Study text.

Data processing pipeline

Building an efficient data processing pipeline that remains easy to maintain over time can be quite challenging.

Models

Let’s consider for this article the following data structure which models an accounting transaction:

{
  "balance": -3000,
  "date": "2021-09-01",
  "category": "food",
  "description": "Yummy Restaurant corp"
}

For our system, we want to apply calculation rules such as “Sum of all the negative balances (debit) for the transactions which occurred in 2021 and labeled as ‘food'”. An additional constraint is that the amount of data to process can be substancial.

Declarative vs Imperative

A straightforward way to implement the rule aforementioned with modern Javascript idioms would be something similar to the following snippet:

const isBalanceNegative = (transaction) => transaction.balance < 0;

const isIn2021 = (transaction) => new Date(transaction.date).getFullYear() === 2021;

const isCategoryFood = (transaction) => transaction.category === 'food';

const sum = (a, b) => a + b;

const getBalanceAmount = (transaction) => Math.abs(transaction.balance);

const processingRule = (transactions) => transactions
  .filter(isBalanceNegative)
  .filter(isIn2021)
  .filter(isCategoryFood)
  .map(getBalanceAmount)
  .reduce(sum, 0);

We could have grouped the filter rules together as well

const isTransactionMatching = (transaction) => [isCategoryFood, isIn2021, isBalanceNegative].every((predicate) => predicate(transaction));

You can read it almost as plain English: it is declarative and the different steps are decomposed into various small functions. Therefore, this implementation is easy to maintain and will probably stand the test of time.

However, this implementation may not be efficient to process a large number of transactions as it needs to load all the transactions in memory and semantically recreates a new array between each step of the pipeline (in practice, Javascript engines are able to optimize this kind of code).

Beyond the eventual problem of performance, we can note the transactions get processed in batches rather than one by one, which is not ideal either (imagine the last item of the stream fails at the first stage, no data gets processed at all)

Another approach would be to write a loop, in an imperative way, processing one item at a time:

const processingRule = (transactions) => {
  let total = 0;
  for (const transaction of transactions) {
    if (isCategoryFood(transaction) && isBalanceNegative(transaction) && isIn2021(transaction)) {
      const balanceAmount = getBalanceAmount(transaction);
      total += sum(total, balanceAmount);
    }
  }
  return total;
};

Whereas you might save some memory and processing resources, you also lose flexibility and readability. Could we get the best of both worlds?

Streams

Conceptually, we want to process the transactions one by one as they are emitted over time. We often call this concept stream.

Whether you refer to the DOM streams or the nodejs streams, you can abstract away the implementation details by considering as (readable) stream anything that implements the async iterator protocol and therefore can be consumed with a basic for await loop. This includes simple arrays as well as actual nodejs readable streams for example:

import {createReadStream} from 'fs';

(async () => {
  // print the chunks of a large file in nodejs
  for await (const chunk of createReadStream('./someFile.tx')) {
    console.log(chunk.toString('utf-8'));
  }

  // simple array
  const array = [1,2,3,5];
  for await (const number of array) {
    console.log(number);
  }

  // counting down numbers emitted over time (with async generator)

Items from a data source
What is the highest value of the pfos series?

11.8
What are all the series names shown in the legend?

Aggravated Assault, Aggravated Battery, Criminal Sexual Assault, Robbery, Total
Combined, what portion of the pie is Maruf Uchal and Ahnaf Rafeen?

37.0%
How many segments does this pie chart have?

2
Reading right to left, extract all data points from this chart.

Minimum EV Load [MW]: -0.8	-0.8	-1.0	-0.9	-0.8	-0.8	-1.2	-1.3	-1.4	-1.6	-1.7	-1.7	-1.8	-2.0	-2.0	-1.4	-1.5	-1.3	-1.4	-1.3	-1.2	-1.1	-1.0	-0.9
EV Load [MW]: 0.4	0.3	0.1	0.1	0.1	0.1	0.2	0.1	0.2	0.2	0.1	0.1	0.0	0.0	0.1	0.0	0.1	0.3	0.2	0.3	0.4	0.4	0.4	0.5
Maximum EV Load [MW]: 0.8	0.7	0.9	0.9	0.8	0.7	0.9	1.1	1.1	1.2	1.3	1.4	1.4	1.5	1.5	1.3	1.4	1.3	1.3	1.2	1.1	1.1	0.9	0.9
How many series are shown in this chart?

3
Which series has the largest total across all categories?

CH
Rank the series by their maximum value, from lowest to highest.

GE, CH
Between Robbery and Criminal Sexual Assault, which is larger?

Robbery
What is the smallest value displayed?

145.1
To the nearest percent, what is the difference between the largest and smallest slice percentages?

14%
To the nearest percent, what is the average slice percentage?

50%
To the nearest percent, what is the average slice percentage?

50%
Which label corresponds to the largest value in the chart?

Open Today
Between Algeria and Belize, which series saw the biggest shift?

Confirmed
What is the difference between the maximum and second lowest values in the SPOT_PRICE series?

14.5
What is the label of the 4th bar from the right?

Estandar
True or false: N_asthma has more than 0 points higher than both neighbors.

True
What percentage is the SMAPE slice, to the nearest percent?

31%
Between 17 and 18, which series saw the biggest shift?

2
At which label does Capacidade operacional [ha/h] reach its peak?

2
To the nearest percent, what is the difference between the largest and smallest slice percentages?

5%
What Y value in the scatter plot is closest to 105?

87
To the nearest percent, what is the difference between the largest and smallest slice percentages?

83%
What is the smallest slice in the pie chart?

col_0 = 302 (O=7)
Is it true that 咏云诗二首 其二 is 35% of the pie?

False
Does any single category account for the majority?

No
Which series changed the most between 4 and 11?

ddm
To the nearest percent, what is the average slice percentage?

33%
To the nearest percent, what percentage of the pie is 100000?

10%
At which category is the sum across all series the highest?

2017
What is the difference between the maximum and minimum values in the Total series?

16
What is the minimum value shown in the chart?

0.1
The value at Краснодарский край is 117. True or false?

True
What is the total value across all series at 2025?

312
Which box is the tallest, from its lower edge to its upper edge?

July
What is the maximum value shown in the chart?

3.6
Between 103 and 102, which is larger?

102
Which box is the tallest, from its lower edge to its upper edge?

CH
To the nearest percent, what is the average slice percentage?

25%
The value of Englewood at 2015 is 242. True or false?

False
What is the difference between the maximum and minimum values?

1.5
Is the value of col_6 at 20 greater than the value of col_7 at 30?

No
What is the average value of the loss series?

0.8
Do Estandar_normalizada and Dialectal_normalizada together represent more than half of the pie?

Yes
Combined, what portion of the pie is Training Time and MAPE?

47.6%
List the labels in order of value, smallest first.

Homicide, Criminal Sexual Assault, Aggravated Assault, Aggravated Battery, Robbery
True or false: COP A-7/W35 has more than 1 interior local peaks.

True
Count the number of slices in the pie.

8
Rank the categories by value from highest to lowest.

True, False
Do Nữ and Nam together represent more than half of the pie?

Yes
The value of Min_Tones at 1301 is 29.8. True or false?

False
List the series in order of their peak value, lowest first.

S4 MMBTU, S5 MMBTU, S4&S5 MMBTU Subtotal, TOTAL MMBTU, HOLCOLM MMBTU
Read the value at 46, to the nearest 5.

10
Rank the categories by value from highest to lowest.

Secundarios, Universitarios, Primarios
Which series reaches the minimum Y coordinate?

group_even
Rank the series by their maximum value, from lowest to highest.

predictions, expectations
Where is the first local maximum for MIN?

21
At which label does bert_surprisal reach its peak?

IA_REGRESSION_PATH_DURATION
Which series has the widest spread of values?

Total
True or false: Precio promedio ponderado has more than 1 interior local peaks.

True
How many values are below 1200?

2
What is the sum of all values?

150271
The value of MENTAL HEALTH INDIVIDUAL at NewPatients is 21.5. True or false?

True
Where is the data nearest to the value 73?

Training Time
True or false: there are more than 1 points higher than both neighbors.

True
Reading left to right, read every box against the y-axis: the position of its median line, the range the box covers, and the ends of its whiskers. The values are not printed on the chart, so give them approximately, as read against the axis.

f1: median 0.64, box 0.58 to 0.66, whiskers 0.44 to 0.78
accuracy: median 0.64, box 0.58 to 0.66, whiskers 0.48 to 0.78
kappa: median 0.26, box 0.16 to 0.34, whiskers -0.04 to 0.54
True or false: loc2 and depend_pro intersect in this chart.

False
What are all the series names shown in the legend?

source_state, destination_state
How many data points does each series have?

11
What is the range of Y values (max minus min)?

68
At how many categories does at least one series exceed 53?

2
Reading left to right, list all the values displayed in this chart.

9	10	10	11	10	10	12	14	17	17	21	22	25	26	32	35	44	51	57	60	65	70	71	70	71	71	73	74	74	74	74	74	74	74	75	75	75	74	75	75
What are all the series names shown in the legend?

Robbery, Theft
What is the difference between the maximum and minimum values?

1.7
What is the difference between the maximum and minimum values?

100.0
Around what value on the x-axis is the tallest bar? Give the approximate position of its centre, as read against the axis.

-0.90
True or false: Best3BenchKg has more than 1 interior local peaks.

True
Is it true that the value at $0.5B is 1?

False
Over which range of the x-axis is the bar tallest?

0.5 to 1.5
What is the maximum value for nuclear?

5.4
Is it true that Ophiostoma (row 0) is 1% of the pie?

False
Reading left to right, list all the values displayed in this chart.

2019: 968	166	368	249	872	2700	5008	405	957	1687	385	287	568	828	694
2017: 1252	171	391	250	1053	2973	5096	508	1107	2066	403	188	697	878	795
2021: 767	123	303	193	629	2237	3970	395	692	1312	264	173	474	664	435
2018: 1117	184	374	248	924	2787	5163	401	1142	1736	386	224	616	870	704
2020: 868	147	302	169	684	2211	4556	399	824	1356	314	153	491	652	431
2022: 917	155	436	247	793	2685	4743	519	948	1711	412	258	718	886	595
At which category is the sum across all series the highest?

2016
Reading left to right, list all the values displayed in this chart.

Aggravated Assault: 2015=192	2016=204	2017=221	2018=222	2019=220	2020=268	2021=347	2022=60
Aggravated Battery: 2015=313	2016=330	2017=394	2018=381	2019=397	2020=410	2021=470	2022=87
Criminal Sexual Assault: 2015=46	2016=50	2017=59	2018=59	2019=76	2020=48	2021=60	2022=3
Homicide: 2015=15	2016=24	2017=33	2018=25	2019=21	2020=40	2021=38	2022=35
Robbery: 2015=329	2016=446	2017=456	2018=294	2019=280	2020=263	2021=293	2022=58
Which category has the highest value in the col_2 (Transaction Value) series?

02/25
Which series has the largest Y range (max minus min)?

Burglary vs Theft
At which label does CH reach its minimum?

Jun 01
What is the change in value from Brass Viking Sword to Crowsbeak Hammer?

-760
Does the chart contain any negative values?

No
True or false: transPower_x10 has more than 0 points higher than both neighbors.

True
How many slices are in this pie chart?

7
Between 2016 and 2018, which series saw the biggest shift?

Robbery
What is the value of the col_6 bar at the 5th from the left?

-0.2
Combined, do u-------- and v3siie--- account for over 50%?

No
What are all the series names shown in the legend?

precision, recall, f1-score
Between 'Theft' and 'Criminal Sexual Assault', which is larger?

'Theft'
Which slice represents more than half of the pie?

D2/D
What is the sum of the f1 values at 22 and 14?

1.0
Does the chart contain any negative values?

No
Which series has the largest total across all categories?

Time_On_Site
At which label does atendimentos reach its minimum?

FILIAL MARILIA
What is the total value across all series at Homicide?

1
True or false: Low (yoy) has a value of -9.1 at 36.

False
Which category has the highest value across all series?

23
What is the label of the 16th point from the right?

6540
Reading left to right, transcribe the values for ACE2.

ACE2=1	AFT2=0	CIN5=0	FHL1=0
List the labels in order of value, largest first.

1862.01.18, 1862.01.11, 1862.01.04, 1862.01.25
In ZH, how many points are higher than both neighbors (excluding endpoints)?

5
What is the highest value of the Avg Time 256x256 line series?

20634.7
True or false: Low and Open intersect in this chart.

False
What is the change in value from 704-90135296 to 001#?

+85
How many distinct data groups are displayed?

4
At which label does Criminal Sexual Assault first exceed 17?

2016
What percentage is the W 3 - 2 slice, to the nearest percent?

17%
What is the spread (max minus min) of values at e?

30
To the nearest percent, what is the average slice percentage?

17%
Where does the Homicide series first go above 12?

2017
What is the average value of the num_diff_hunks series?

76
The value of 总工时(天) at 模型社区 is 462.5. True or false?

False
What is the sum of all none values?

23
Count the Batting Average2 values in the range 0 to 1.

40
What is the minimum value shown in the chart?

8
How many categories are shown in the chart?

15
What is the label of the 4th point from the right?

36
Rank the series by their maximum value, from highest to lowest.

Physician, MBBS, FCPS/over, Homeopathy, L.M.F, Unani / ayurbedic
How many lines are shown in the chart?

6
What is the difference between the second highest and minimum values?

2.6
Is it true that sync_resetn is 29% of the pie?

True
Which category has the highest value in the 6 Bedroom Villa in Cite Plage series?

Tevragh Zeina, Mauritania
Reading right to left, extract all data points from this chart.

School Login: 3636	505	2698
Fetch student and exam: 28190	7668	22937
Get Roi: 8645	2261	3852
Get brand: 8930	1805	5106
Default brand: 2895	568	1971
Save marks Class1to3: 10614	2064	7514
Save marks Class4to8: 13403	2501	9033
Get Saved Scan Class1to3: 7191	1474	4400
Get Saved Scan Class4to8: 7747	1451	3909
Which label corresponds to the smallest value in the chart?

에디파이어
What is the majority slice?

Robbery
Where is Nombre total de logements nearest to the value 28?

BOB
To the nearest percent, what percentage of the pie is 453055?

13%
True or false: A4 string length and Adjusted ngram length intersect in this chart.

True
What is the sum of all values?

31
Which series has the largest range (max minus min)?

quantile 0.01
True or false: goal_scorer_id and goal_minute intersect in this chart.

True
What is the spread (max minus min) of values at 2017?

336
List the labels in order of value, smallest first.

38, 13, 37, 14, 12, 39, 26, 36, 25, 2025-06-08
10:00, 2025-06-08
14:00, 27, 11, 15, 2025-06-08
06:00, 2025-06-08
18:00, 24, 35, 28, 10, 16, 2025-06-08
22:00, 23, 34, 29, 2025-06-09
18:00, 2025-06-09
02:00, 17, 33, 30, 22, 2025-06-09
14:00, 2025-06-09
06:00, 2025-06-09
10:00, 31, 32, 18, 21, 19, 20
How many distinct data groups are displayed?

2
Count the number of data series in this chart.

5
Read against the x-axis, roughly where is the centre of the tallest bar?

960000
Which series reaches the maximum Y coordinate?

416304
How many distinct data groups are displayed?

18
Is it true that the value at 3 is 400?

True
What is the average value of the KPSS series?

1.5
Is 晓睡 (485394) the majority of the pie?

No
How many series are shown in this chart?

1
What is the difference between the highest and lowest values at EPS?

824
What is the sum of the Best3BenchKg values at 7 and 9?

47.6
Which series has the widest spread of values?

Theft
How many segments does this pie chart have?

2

Work instruction 1. According to the article on data processing pipelines, what protocol must something implement to count as a readable stream?
Work instruction 2. Continue the article on data processing pipelines from the point where it stops.

Task result 1. The async iterator protocol.

Task result 2.
  const wait = (time = 500) => new Promise((resolve) => {
    setTimeout(() =>{
      resolve();
    }, time)
  });

  async function *sequence(limit = 10) {
    while(limit >= 0){
      await wait();
      yield limit;
      limit--;
    }
  }

  for await (const number of sequence()) {
    console.log(number);
  }
})();

It then becomes easy to write composable transform/filter operators thanks to async generators:

const map = (mapFn) => async function* (stream) {
  for await (const item of stream) {
    yield mapFn(item);
  }
};

const filter = (predicate) => async function* (stream) {
  for await (const item of stream) {
    if (predicate(item)) {
      yield item;
    }
  }
};

// fold a stream, returning a promise
const reduce = (reducer, init = 0) => async function (stream) {
  let acc = init;
  for await (const item of stream) {
    acc = reducer(acc, item);
  }
  return acc;
};

Now if we use a generic composition function, we can easily build a processing pipeline that abstracts away the data source as long as it matches the abstract stream interface defined above

const pipe = (fns) => (arg) => fns.reduce((x, f) => f(x), arg);

const pipeline = pipe([
  filter(isTransactionMatching),
  map(getBalanceAmount),
  reduce(sum, 0)
])

We managed to write our code in a declarative way while processing the transactions one by one; and interestingly the pipeline does not depend on the data source:

const transactions = [{
  balance: -3000,
  date: '2021-09-01',
  category: 'food',
  description: 'Yummy Restaurant corp'
}, /* ... */];

// from an array
pipeline(transactions).then(console.log).catch(console.log)

// from a databse cursor
pipeline(Transaction.find()).then(console.log).catch(console.log)

// etc

Conclusion

While the async iterators interface is a good way to model the concept of readable stream in an abstract way, async generators functions allow to easily define generic processing steps in a declarative way with function composition. This approach lets us gather the best of two programming paradigms: declarative and imperative code.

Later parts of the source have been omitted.